Clavé las uñas en su mejilla. Gritó de dolor. Me asusté. Sus manos enfurecidas, se cerraron alrededor de mi cuello. Mi mente se llenó de nubes.
Después escuché voces que no conocía Acudían a mi cerebro pensamientos abstractos. Abrí los ojos que se llenaron de blanco. Alguien estaba a mi lado.
-Tranquila mi amor, tranquila –Era mamá- No te muevas, pronto te vas a poner bien
Sentía rigidez en mi brazo derecho y me dolía particularmente la cara.
-Mamá… ---Mamá eterna ¡cuánto te necesitaba!-
En ese momento entró un hombre delgado, con anteojos, barba y rostro bonachón. Imaginé que era el médico. Lo seguía una enfermera que intervino el frasco que colgaba a mi lado, de un hierro con un gancho en su extremo.
-Por ahora, que no hable –ordenó- está sedada
Con una quebradura expuesta, dentro de dos días me operarían.
A veces escuchaba a mi madre llorar.
Tan pronto el doctor Carmelo lo autorizó, un policía me entrevistó.
-Te voy hacer unas preguntas –dijo- Me contestás, si podés, sino vendré en otro momento.
-Está bien
-¿Conocés a la bestia que te hizo esto? –recurrí a la memoria que tomó la forma de un gusano baboso y detestable, que se retorcía en un lodazal.
-No-
-Necesito datos para encontrarlo -El hombre elevó el tono de su voz, indignado, mientras su rostro se tiñó de color carmín-. Tratá de acordarte.

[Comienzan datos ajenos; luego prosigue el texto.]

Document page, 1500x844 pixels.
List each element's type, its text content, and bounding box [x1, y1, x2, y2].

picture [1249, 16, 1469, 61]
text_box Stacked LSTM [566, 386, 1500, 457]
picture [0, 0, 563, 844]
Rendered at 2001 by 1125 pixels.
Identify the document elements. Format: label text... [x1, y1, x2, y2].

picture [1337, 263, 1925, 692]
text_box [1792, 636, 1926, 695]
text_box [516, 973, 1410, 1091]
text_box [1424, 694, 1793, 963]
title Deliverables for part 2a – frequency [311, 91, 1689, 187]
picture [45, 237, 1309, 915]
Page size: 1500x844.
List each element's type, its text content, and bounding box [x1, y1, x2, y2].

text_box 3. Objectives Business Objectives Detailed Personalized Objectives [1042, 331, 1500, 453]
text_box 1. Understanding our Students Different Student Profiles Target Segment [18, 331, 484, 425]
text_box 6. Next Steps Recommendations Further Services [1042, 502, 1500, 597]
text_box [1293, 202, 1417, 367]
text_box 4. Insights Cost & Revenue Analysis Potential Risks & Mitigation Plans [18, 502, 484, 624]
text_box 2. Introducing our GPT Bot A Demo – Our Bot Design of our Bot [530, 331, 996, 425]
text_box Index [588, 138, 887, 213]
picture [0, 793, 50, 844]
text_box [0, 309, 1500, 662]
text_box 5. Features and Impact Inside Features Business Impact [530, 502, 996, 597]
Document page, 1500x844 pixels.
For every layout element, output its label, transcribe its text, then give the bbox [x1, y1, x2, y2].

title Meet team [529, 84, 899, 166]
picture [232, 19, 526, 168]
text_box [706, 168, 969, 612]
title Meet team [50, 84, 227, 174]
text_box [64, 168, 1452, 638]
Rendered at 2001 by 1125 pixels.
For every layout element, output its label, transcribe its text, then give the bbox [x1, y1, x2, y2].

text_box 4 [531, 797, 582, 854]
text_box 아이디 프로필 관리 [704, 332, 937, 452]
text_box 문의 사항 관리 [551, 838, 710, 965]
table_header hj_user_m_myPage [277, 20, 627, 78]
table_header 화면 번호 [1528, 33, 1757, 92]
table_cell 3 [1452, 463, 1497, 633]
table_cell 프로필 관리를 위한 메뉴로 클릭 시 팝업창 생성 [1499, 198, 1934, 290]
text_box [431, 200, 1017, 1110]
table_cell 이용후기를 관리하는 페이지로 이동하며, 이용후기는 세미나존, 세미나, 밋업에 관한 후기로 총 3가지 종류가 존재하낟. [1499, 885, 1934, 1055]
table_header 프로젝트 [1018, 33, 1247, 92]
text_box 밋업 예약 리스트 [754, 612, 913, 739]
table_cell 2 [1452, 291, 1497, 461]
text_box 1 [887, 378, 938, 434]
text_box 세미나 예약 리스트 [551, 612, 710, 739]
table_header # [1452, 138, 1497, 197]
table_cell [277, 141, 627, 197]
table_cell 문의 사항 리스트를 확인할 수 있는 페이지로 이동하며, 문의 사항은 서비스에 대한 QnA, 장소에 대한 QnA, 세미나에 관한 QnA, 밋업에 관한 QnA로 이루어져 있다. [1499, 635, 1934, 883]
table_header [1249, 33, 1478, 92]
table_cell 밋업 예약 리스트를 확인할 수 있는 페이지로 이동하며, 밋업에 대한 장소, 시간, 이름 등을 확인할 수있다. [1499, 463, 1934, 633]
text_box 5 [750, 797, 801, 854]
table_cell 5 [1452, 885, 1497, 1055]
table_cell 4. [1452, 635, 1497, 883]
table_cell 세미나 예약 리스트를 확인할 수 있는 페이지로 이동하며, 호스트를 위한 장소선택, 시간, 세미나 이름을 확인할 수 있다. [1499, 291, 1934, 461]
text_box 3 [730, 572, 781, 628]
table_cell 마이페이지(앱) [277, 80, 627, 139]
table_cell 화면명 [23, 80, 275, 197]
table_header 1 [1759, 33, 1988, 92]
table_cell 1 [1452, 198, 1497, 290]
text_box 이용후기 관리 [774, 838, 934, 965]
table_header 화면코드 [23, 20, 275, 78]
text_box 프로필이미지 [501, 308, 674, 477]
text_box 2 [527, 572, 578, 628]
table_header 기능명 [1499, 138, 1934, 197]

-Basta ya, debe descansar –intervino el médico.
Todos en el hospital, tenían para mí, un trato especial. Era cariño y lástima a la vez.
Después de un mes, volví a casa. Entré a mi habitación. Con una mirada nueva observaba cada cosa. Me miraba al espejo, sin reconocerme. Tenía una profunda cicatriz a la altura de la boca. En un rincón, mi oso rosa. Con sus ojos de botón me preguntaba por mi infancia. Sentí que me veía sucia. Me acerqué al escritorio y tomé un libro, cualquiera. Lo abrí. Las letras bailaban ante mí una danza fatídica. Despegué los labios y dije lentamente: “No te conozco”… “Si te conozco”
Te conozco, ¡Claro que te conozco!
Siento un desgarro interno. Como el pájaro que pierde un ala.
No puedo mirar a las personas a los ojos. El barro trepa a mi mente.
Desde aquel día, no he dormido una noche entera.
Es sábado, ---día para la diversión--- yo despierto con la clara idea de lo que voy hacer. Tomo el teléfono, disco tu número y quiere el destino que seas vós quien atiende.
-Quiero verte…hablemos
-¿De qué tenemos que hablar? -pregunta
-Por favor, lo necesito -ruego
-De acuerdo…a las nueve.
Al abrir la puerta, me choca su mirada ganadora. La boca se distiende en una sonrisa demoníaca.
-Pasá
Con la brutalidad que ya conozco, me toma por la cintura y me abraza, mientras yo saco una daga de mi manga y con la fuerza de la ola que golpea la roca, clavo la hoja en su espalda. Sus brazos se aflojan
Ahora los dos, poblamos el mismo infierno.